Posted Oct 10, 2023 - 12:08 UTC
Update
Our Engineering team is continuing to investigate the root cause of the issue impacting Managed Kubernetes across all regions.

Most of the Managed Kubernetes clusters have been seen to self-heal, or customers have rebooted or replaced nodes to restore cluster health. However, a subset of users may intermittently experience worker nodes entering an unexpected not-ready state which is impacting the Managed Kubernetes cluster accessibility.

As soon as we have more details or can confirm that this incident has been fully resolved, we'll update this page. If you experience an issue with your Managed Kubernetes cluster, please open a ticket with our Support Team.
Posted Oct 10, 2023 - 06:54 UTC
Monitoring
Our Engineering team has continued to investigate this issue but unfortunately, have not been able to determine a root cause for why worker nodes are entering the not-ready state unexpectedly. Attempts to replicate this directly have also been unsuccessful. We've observed the majority of Managed Kubernetes clusters self-healing or customers rebooting/replacing nodes to get clusters back into healthy states. We have also observed no new reports of this behavior over the last few hours.

Our Engineering team will continue to investigate this incident and monitor for a recurrence. We will post an update once we have further information or we confirm this incident is resolved.

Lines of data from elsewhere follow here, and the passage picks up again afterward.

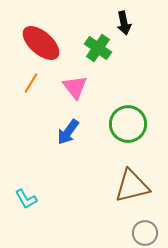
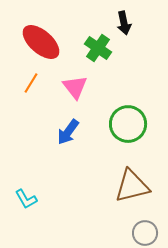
red ellipse: moved 1 px up
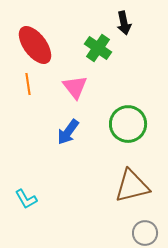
red ellipse: moved 6 px left, 3 px down; rotated 12 degrees clockwise
orange line: moved 3 px left, 1 px down; rotated 40 degrees counterclockwise
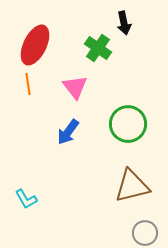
red ellipse: rotated 63 degrees clockwise
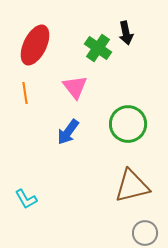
black arrow: moved 2 px right, 10 px down
orange line: moved 3 px left, 9 px down
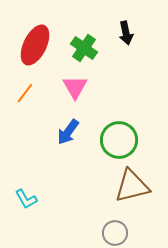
green cross: moved 14 px left
pink triangle: rotated 8 degrees clockwise
orange line: rotated 45 degrees clockwise
green circle: moved 9 px left, 16 px down
gray circle: moved 30 px left
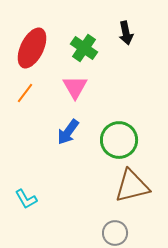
red ellipse: moved 3 px left, 3 px down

If you experience an issue with your Managed Kubernetes cluster, please open a ticket with our Support Team.
Posted Oct 09, 2023 - 17:49 UTC
Update
As of 11:56 UTC, our Engineering team is continuing to investigate an issue impacting Managed Kubernetes across all regions. Users may intermittently experience worker nodes entering an unexpected not-ready state which is impacting the Managed Kubernetes cluster accessibility.

Our Engineers are currently working on isolating the root cause of the issue. We do not have a precise resolution time yet however we will be providing updates as developments occur.

We apologize for the inconvenience and thank you for your patience and continued support.
Posted Oct 09, 2023 - 11:58 UTC
Investigating
Our Engineering team is currently investigating an issue impacting Managed Kubernetes across all regions. During this time, some users may experience worker nodes entering an unexpected not-ready state which is impacting the cluster accessibility.

We apologize for the inconvenience and will share more information as soon as it's available.
Posted Oct 09, 2023 - 07:26 UTC
This incident affected: Kubernetes (AMS3, BLR1, FRA1, LON1, NYC1, NYC3, SFO2, SFO3, SGP1, SYD1, TOR1).